The protest claims that one voter inserted her completed ballot into the machine during early voting, yet did not see the number of ballots increase on the display. 

Other hearings

In a hearing Tuesday, Warren County Board of Elections Director Debbie Formyduval presented research on the allegations in the protest. After hearing the protests, the board unanimously decided to dismiss them. County Board of Election officials said there was no credible reason to move the protest forward. 

In Halifax County, Wray claimed that three Democrats were given Republican ballots and that several provisional ballots were not counted that should have been. He also said a poll worker for the Halifax Democratic party was handing out sample ballots instructing voters to vote for Rodney Pierce, Wray’s opponent.

A state law passed last session gives partisan observers more freedom to move around the voting place, but they are not allowed to interfere with voters or conduct electioneering inside the voting place. 

In a hearing Tuesday, the Halifax County Board of Elections dismissed the claims of wrong ballots and erroneous counting. It also dismissed the charge over illegal electioneering, finding no evidence that the poll observer was inside the voting area. It also found no evidence that voters received the wrong ballots. 

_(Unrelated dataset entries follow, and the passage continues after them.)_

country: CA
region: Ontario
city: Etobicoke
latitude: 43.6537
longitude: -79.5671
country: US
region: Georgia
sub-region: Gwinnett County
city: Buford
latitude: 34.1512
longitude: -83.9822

“We are disappointed that the protests were dismissed but appreciate each county board’s consideration. Our focus has been to ensure that every vote is counted. That is why we asked the counties to review those ballots,” Wray’s attorney said in a statement. 

What's next?

Wray can still appeal the protests from all three counties to the State Board of Elections, but has not said whether he will. 

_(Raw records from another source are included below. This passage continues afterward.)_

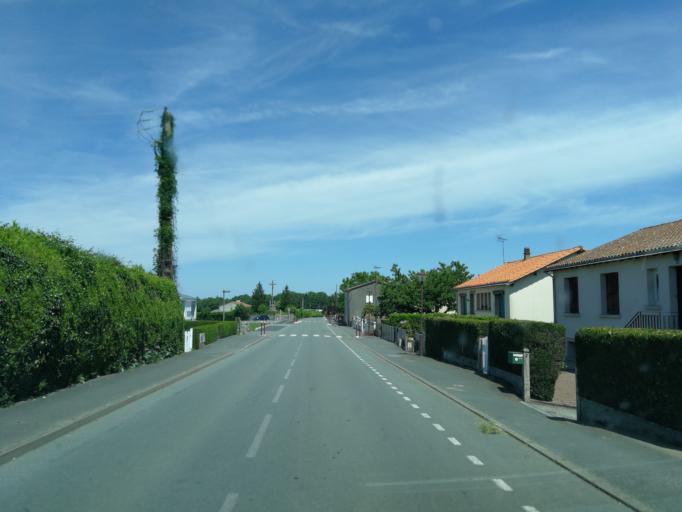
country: FR
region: Pays de la Loire
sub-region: Departement de la Vendee
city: Saint-Pierre-du-Chemin
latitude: 46.6975
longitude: -0.6974
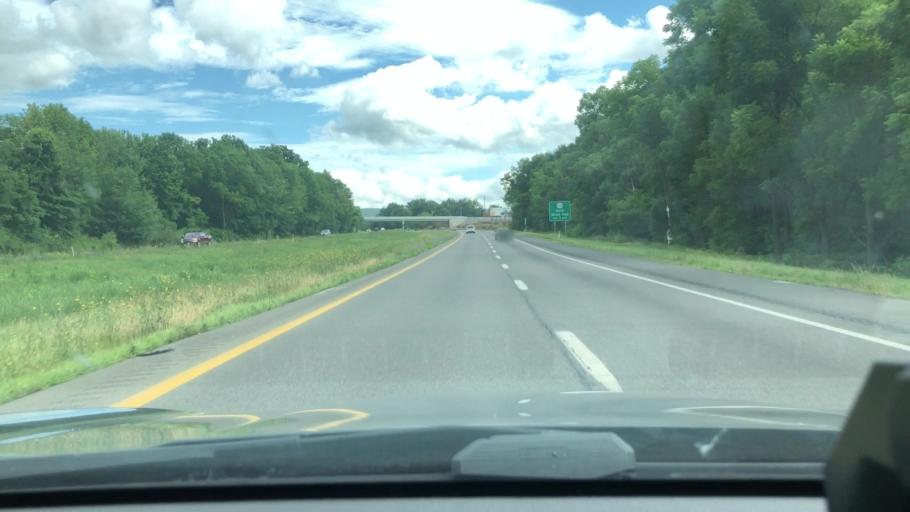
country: US
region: Pennsylvania
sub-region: Northampton County
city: Wind Gap
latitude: 40.8160
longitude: -75.2993
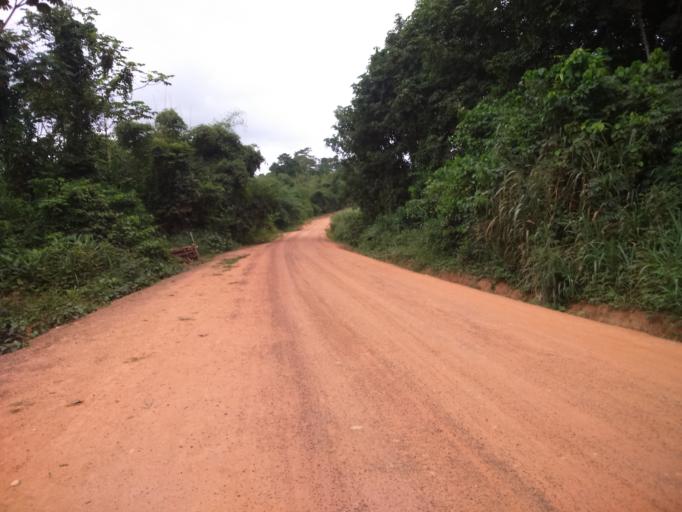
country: CI
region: Lagunes
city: Agou
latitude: 6.0852
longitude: -4.0668
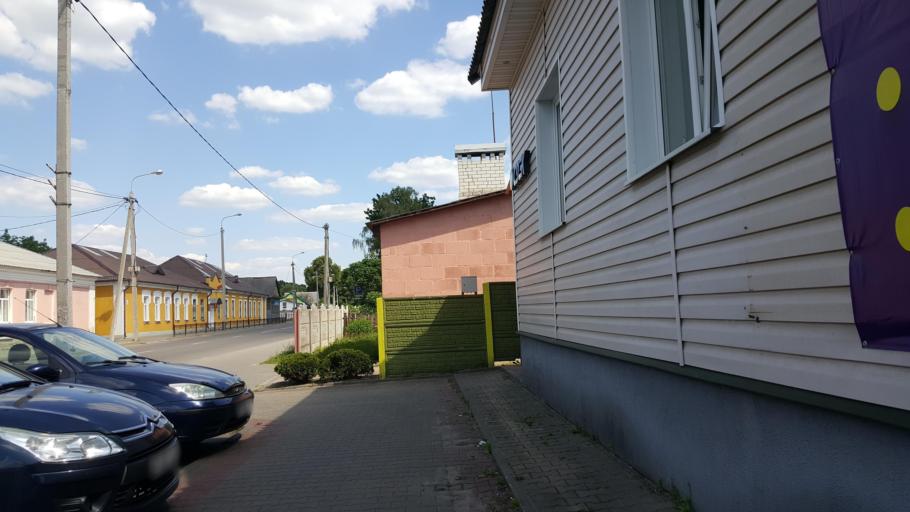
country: BY
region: Brest
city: Horad Kobryn
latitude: 52.2121
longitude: 24.3635
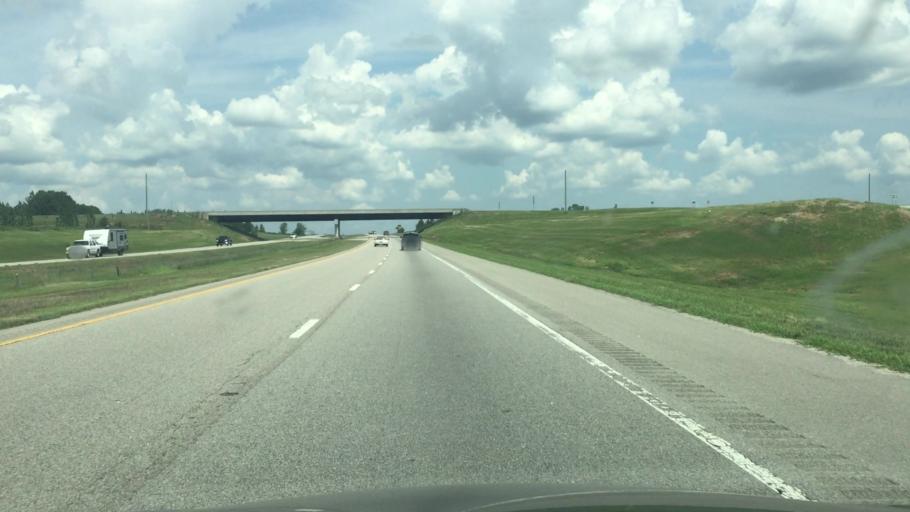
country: US
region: North Carolina
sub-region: Richmond County
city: Ellerbe
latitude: 35.1446
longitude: -79.7138
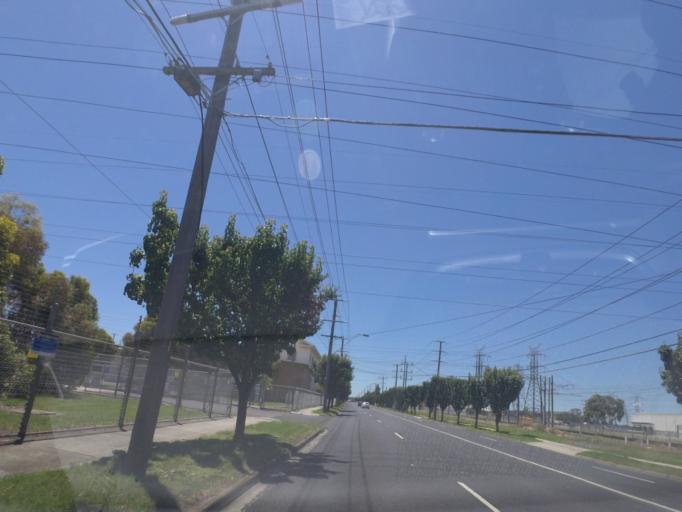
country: AU
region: Victoria
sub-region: Whittlesea
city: Thomastown
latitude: -37.6932
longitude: 145.0116
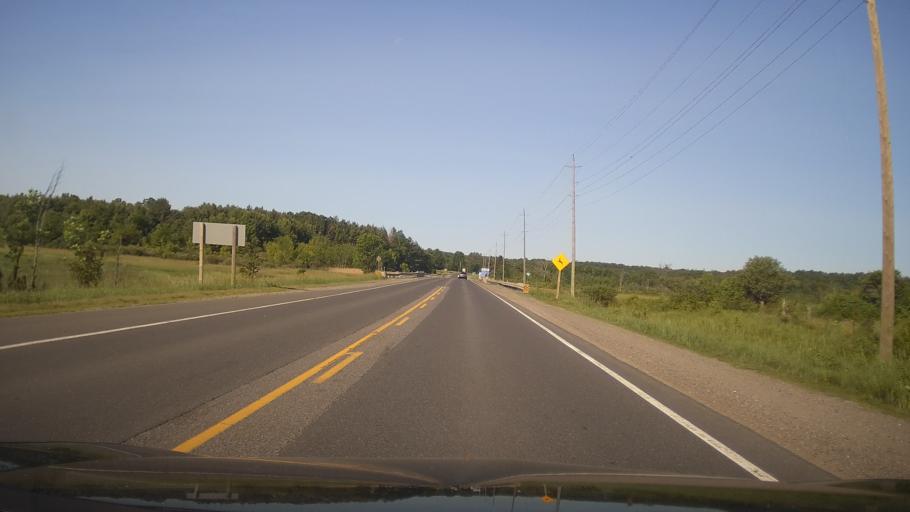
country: CA
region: Ontario
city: Quinte West
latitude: 44.5080
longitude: -77.4895
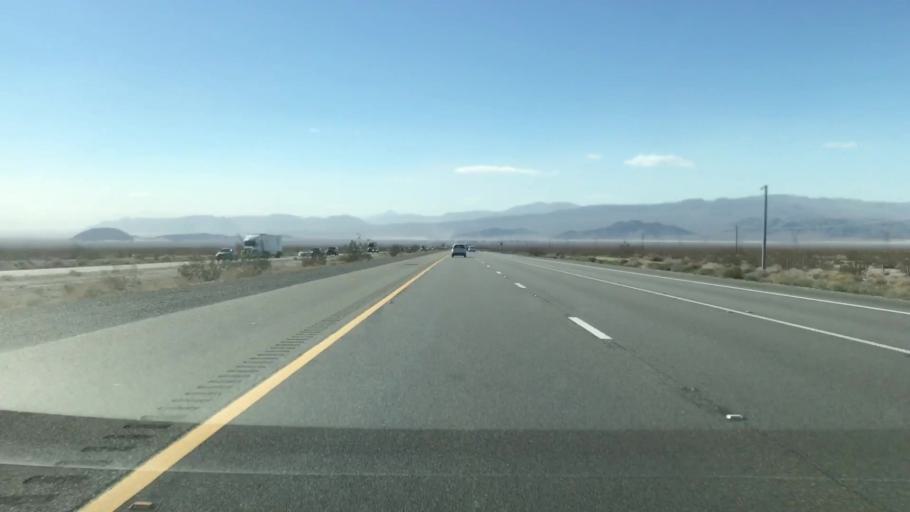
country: US
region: Nevada
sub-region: Clark County
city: Sandy Valley
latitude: 35.3266
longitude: -115.9785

Steven Greene, a political science professor at N.C. State University, said that while they might be called protests, this case is completely different from other election challenges.

“I don't feel like in the end, Wray is questioning the legitimacy of our election systems,” Greene said. “I think he's saying here are specific mistakes made, maybe even just human error, but that might be enough to be worth 35 votes to me.”

Greene also said that the protests and recounts are one way for Wray, first elected in 2005, to try to stay in office. 

“Roughly 20 years serving in the state legislature, and it's got to be hard to think that you're 30 votes away from losing that,” Greene said. “If there's legal, reasonable mechanisms that you can pursue, kind of like every opportunity to make sure you hold on to that political office, I can certainly see why somebody would do that.”    

Wray, who serves as chairman of the finance committee, is one of the most conservative Democrats in the legislature. According to an analysis from N.C. Newsline, the average Democrat in the General Assembly voted with the Republican majority 66% of the time in 2023. Wray voted with Republicans 88% of the time, including on the state budget, which Gov. Roy Cooper did not sign, and to overturn several of Cooper’s vetoes. 

Pierce, who at one point served on the governor’s Teacher Advisory Committee, was endorsed by the Progressive Caucus of the N.C. Democratic Party and Carolina Forward, another progressive group. 

Those groups, and other Democratic ones, have denounced Wray’s protests and calls for recounts, and are urging him to concede. Anderson Clayton, chair of the North Carolina Democratic Party, called Pierce representative-elect in a video.

“We want to be clear: while he has the right to request a recount, it is clear that the outcome will not change. Representative-elect Rodney D. Pierce will represent Warren, Halifax and Northampton counties come January 2025. We call on Rep. Michael Wray to concede,” said Young Democrats of N.C. in a statement

Wray would not be the only moderate Democrat in the state to lose a primary if the result in his race holds. Sen. Mike Woodard of Durham lost to a progressive challenger, Sophia Chitlik, who once worked in the Obama administration.

Greene said the election of progressives in deeply blue districts is the result of people voting for candidates who more closely represent the Democratic Party.

“I think it reflects a genuine change in the Democratic Party, and that there's a real, ascendancy might be a little strong, but relatively speaking, of people on the more progressive side of the party willing to flex their electoral muscles a little more,” Greene said.